Clearing the myths and misunderstandings about AI, its role in financial cybercrime, and how it should be leveraged in digital defense and riskops.
At the recent SuperAI event held in Singapore, Nuno Sebastião, CEO and Co-Founder, Feedzai– and one of Europe’s leading voices on AI in financial crime prevention – participated in a panel discussion titled Cybersecurity Redefined: Digital Defense in the Age of AI.
The discussion explored how AI is reshaping the frontlines of digital defense – particularly in sectors like banking, where the stakes are high and the threats increasingly complex. Following up on the subject, we sought further insights from Sebastião in an exclusive Q&A with him:
How is AI reshaping the frontlines of digital defense today?
Sebastião: Across all industries, and especially the financial services industry, AI is enabling criminals to launch much faster and more realistic scams with deepfakes, synthetic identities, and hyper-personalized techniques.

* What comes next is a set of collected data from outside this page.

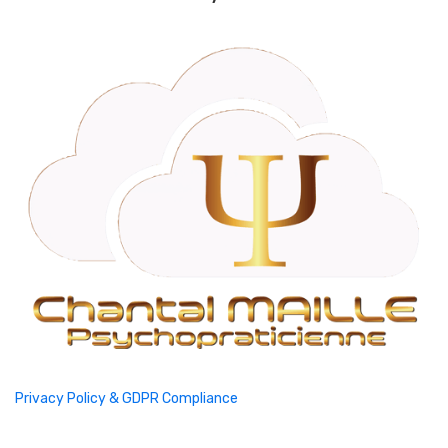
Privacy Policy & GDPR Compliance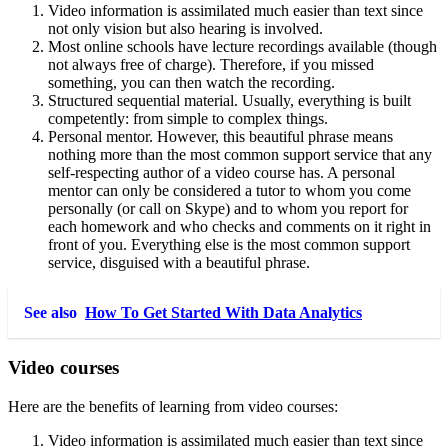
Video information is assimilated much easier than text since
not only vision but also hearing is involved.
Most online schools have lecture recordings available (though
not always free of charge). Therefore, if you missed
something, you can then watch the recording.
Structured sequential material. Usually, everything is built
competently: from simple to complex things.
Personal mentor. However, this beautiful phrase means
nothing more than the most common support service that any
self-respecting author of a video course has. A personal
mentor can only be considered a tutor to whom you come
personally (or call on Skype) and to whom you report for
each homework and who checks and comments on it right in
front of you. Everything else is the most common support
service, disguised with a beautiful phrase.
See also
How To Get Started With Data Analytics
Video courses
Here are the benefits of learning from video courses:
Video information is assimilated much easier than text since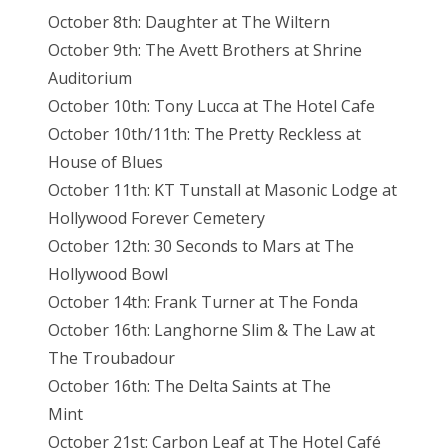
October 8th: Daughter at The Wiltern
October 9th: The Avett Brothers at Shrine
Auditorium
October 10th: Tony Lucca at The Hotel Cafe
October 10th/11th: The Pretty Reckless at
House of Blues
October 11th: KT Tunstall at Masonic Lodge at
Hollywood Forever Cemetery
October 12th: 30 Seconds to Mars at The
Hollywood Bowl
October 14th: Frank Turner at The Fonda
October 16th: Langhorne Slim & The Law at
The Troubadour
October 16th: The Delta Saints at The
Mint
October 21st: Carbon Leaf at The Hotel Café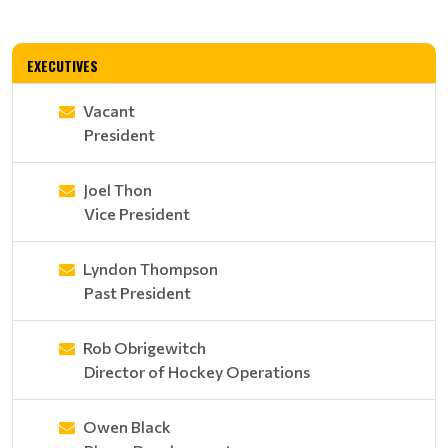
EXECUTIVES
Vacant
President
Joel Thon
Vice President
Lyndon Thompson
Past President
Rob Obrigewitch
Director of Hockey Operations
Owen Black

In response, banks are fighting back to protect themselves and their consumers by adopting AI-native “riskops” platforms that automate decision-making processes for new account openings, fraud detection, and money laundering. These platforms help them understand risk to process trillions of transactions with minimal friction for consumers.
Yet, not all AI platforms are created equal. Banks need to be able to trust the data that their AI platforms are trained upon. They need to know their AI systems are ethical and responsible with regards to consumer protection, fair lending, and credit underwriting. Their systems need to be explainable, helping to build trust with both regulators and end users by making every decision transparent and auditable.
And as synthetic content and manipulated communications become more common, AI-native riskops platforms allow banks to spot and neutralize threats before they cause harm.
Is the fear of AI replacing humans in fraud detection a myth? What’s your perspective?
Sebastião: Part myth, part misunderstanding. Our State of AI report revealed that nearly half of fraud professionals worry about being replaced by AI. But here’s the reality: AI isn’t replacing fraud teams — it’s upgrading them.
AI takes the grunt work off their plates — reviewing transactions and triaging alerts — so analysts can focus on what humans do best: complex investigations, nuanced judgment, and strategic decision-making.
Financial institutions, especially, cannot afford to treat AI as a black box. Why is that so, and how is that impacting product design?
Sebastião: In finance, opacity is a liability. Every AI-driven decision, from declining a transaction to flagging a new customer, must be explainable. If a bank can’t justify why a system blocked someone’s account, they’re not just risking a bad customer experience , they’re courting regulatory trouble.
That’s why explainability is no longer a “nice to have”; it’s a design mandate. The smartest AI platforms today don’t just detect risk, they show their work. Feedzai IQ, for example, gives real-time reasoning behind every decision, making it easy for teams to audit, adjust, and trust the system.
We’re also seeing a shift toward privacy-preserving tech like federated learning, which lets banks collaborate on AI training without exposing sensitive data.
The key takeaway is, powerful AI alone isn’t enough. In finance, AI must also be transparent, fair, and accountable — because trust is a product requirement, not a bonus.
Responsible and ethical use of AI is a top-of-mind concern for highly regulated industries and organizations handling sensitive data. What is a practical approach to building trustworthy AI from the ground up — ensuring systems enhance security, fairness, and performance as they become central to decision-making under increasing public and regulatory scrutiny?
Sebastião: Don’t build AI like it’s a shiny object. Build it like it’s going to be subpoenaed.
In highly regulated industries, trust isn’t a buzzword — it’s a survival strategy. You’re not just building models; you’re building systems that will be questioned by regulators, tested by bad actors, and scrutinized by customers who don’t care how smart your tech is if it locks them out of their own money.
So, where do you start? With architecture, not aspiration :
- Design for explainability from day one. If a system can’t explain why it made a decision, it’s not a system you should trust or deploy.
- Make fairness and bias mitigation ongoing processes, not one-time audits. Bias creeps in silently. You need tools that detect it before regulators do.
- Build privacy into the DNA. Techniques like federated learning and differential privacy shouldn’t be “add-ons.” They’re the baseline in sectors handling sensitive data.
- Test for failure, not just success. How does your AI behave under stress, in edge cases, when the data gets weird? That’s where real trust is earned.
At Feedzai, we call this the TRUST framework — Transparent, Robust, Unbiased, Secure, and Tested. But the big idea is simpler: Trustworthy AI doesn’t happen by accident. It’s engineered. Because at the end of the day, your AI doesn’t just need to be powerful. It needs to be defensible.